Problem z integracją polega na tym, że zakres pojęciowy terminu 'integracja', w wyniku rosnących wymagań i oczekiwań, ciągle się zmienia i jest coraz szerszy. Czyli, jak w znanym dylemacie dialektycznym, istota integracji oddala się w miarę postępów w jej osiąganiu.

Gdy spojrzeć na encyklopedyczną definicję integracji, słowo to oznacza scalanie, proces tworzenia całości z części, włączanie jakiegoś elementu w całość (Kopaliński). Odnosząc ten zakres pojęciowy do informatyki, można słusznie oczekiwać, że usługi polegające na integracji, pomijając chwilowo w rozważaniach jej przedmiot, są więc czymś więcej niż samo instalowanie sprzętu czy wdrażanie pojedynczych systemów informatycznych. Co więcej, już samo zajmowanie się bardziej wymagającą integracją jest czynnikiem wyróżniającym, dowodem wyższych kwalifikacji i umiejętności.

Idąc dalej za tym tokiem rozumowania, można stwierdzić, że skoro ktoś podejmuje się integracji czegoś, to wcześniej ktoś musiał to coś zastosować w sposób zdezintegrowany. Stać tak zaś się mogło albo w wyniku braku poczucia potrzeby integracji, albo świadomego działania na zasadzie "najpierw osobno, a dopiero później - razem". Niezależnie od scenariusza, oba takie przypadki bywają kosztowne w tym sensie, że integracja odłożona kosztuje więcej, niż gdyby wykonać ją od razu.

Problem jednak w tym, że obie strony uczestniczące w takiej relacji i potencjalnie zainteresowane integracją, czyli dostawca usług i jego klient, mogą, pod różnymi względami, nie być gotowi do tak złożonego przedsięwzięcia, jakim jest wdrażanie różnych systemów i jednoczesne ich integrowanie czy też sięganie od razu po możliwie wysoki poziom integracji w warunkach, gdy trudno doszukać się jakichkolwiek jej śladów w punkcie wyjścia. Jeszcze inny, często spotykany scenariusz, to brak kompletu działających systemów, niezbędnych do przeprowadzenia zamiaru określonej integracji.

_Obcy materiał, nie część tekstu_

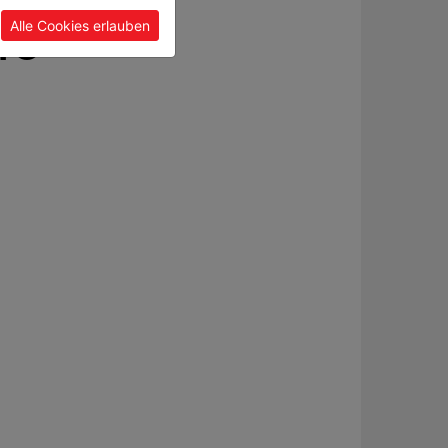
Alle Cookies erlauben
TO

Gdy spojrzeć na to wszystko jeszcze z innej strony, to słowo "integracja" towarzyszy informatyce niemal od jej początków. Gdy spojrzeć na propozycje i oferty usług informatycznych z ostatnich lat (a miałem taką okazję niedawno, porządkując papiery sięgające początku lat 90.), to najczęściej, w różnych formach, pojawia się tam właśnie termin "integracja". Skoro zaś do dziś niewiele w tej materii się zmieniło, gdyż liczba ofert integracji nie maleje, mogłoby to oznaczać, iż użytkownicy nieustannie wdrażają oderwane od siebie systemy, które później trzeba ze sobą integrować.

Znikający punkt

Rzeczywistość jest jednak nieco bardziej złożona. Dziś osiągany - a przecież dalece niezadowalający - poziom integracji, gdyby przyłożyć doń miarę sprzed kilkunastu czy nawet kilku tylko lat, sprawiałby wrażenie czegoś bliskiego ówczesnego ideału. Problem jednak w tym, że zakres pojęciowy terminu "integracja", w wyniku rosnących wymagań i oczekiwań, ciągle się zmienia i jest coraz szerszy. Czyli, jak w znanym dylemacie dialektycznym, istota integracji oddala się w miarę postępów w jej osiąganiu.

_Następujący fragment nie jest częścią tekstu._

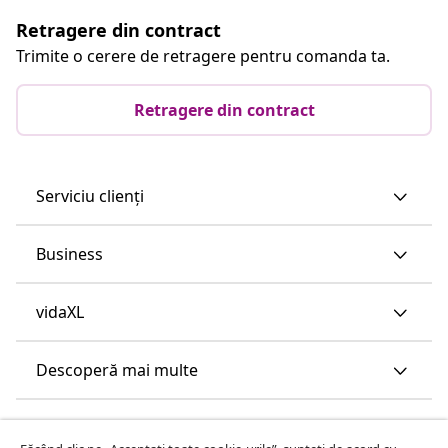
Retragere din contract
Trimite o cerere de retragere pentru comanda ta.
Retragere din contract
Serviciu clienți
Business
vidaXL
Descoperă mai multe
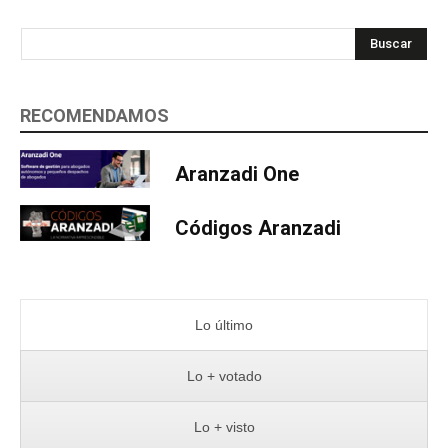
Buscar
RECOMENDAMOS
Aranzadi One
Códigos Aranzadi
Lo último
Lo + votado
Lo + visto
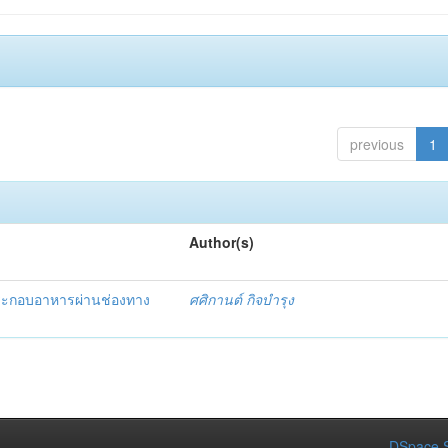
previous
1
Author(s)
ารประกอบอาหารผ่านช่องทาง
ศศิกานต์ กิจบำรุง
DSpace S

Kiedyś za kryterium integracji wystarczała wymiana zbiorów danych między różnymi aplikacjami. Potem nadszedł czas ich bieżącego współdziałania, najpierw poprzez bezpośrednie, wzajemne odwołania, a później przez formy bardziej wyrafinowane, takie jak kolejki, monitory transakcji i oprogramowanie zaliczane do kategorii middleware. To ostatnie zresztą można uznać za pierwsze oprogramowanie, powstałe właśnie w celu integrowania zasobów informacyjnych, które kolejny już raz w historii informatyki wymykały się spod kontroli, rozpełzając się po niezliczonych komputerach.

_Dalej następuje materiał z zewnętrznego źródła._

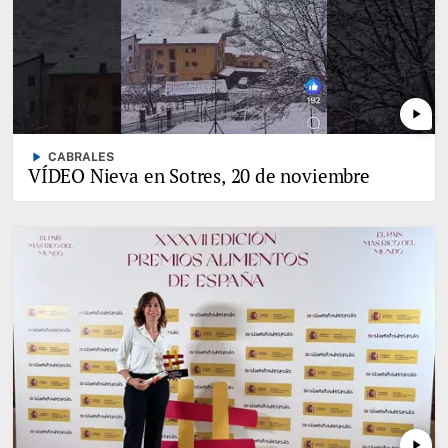
play_arrow
play_arrow
CABRALES
VÍDEO Nieva en Sotres, 20 de noviembre
play_arrow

Paradoksalnie - w początkach rewolucji mikrokomputerowej zatracono wiele już wcześniej zdobytych osiągnięć integracyjnych, które później przywracano czy wręcz tworzono jeszcze raz od nowa.

Jak już to tu stwierdziliśmy, integracja dokonana wraz z wdrażaniem jest tańsza, a poza tym od początku daje efekty. Łatwo jednak powiedzieć, trudniej wykonać.

Dowodem na to jest los rozwiązań określanych terminem B2B (Business-to-Business), które jeszcze niedawno były stawiane za główny i ostateczny niemal cel zabiegów integracyjnych. Osiągnięcie poziomu tych rozwiązań okazało się jednak dystansem ponad możliwości, w wyniku m.in. istotnych braków integracyjnych na poziomie niższym. Z tej przyczyny nie udaje się uzyskać tak potrzebnego, pełnego i jednolitego obrazu klientów, związków z firmami-współuczestnikami całych procesów biznesowych czy firmowych bądź korporacyjnych portali z prawdziwego zdarzenia.

I tu wracamy do kwestii zakresu pojęcia "integracja", które ciągle jest rozumiane albo na poziomie czysto technicznym, albo jest odnoszone do wymiany i współdzielenia zasobów informacyjnych między aplikacjami. Oczywiste jest, że poziomy te są konieczne i niezbędne, ale jednocześnie i niewystarczające, gdyż integracja, o jakiej myśli się obecnie, to integracja procesów biznesowych (w przedsiębiorstwach) i administracyjnych (w organach państwowych). Dopiero mając tu solidne i okrzepłe podstawy, będzie można myśleć o wyjściu poza te organizacje, czyli o przejściu do integracji w rodzaju B2B, rozumianej szerzej niż to ma miejsce w obecnych, izolowanych od siebie przypadkach. Integracji obejmującej całe ciągi powiązanych działań czy to o charakterze administracyjnym, czy też składających się na tzw. łańcuchy dostaw.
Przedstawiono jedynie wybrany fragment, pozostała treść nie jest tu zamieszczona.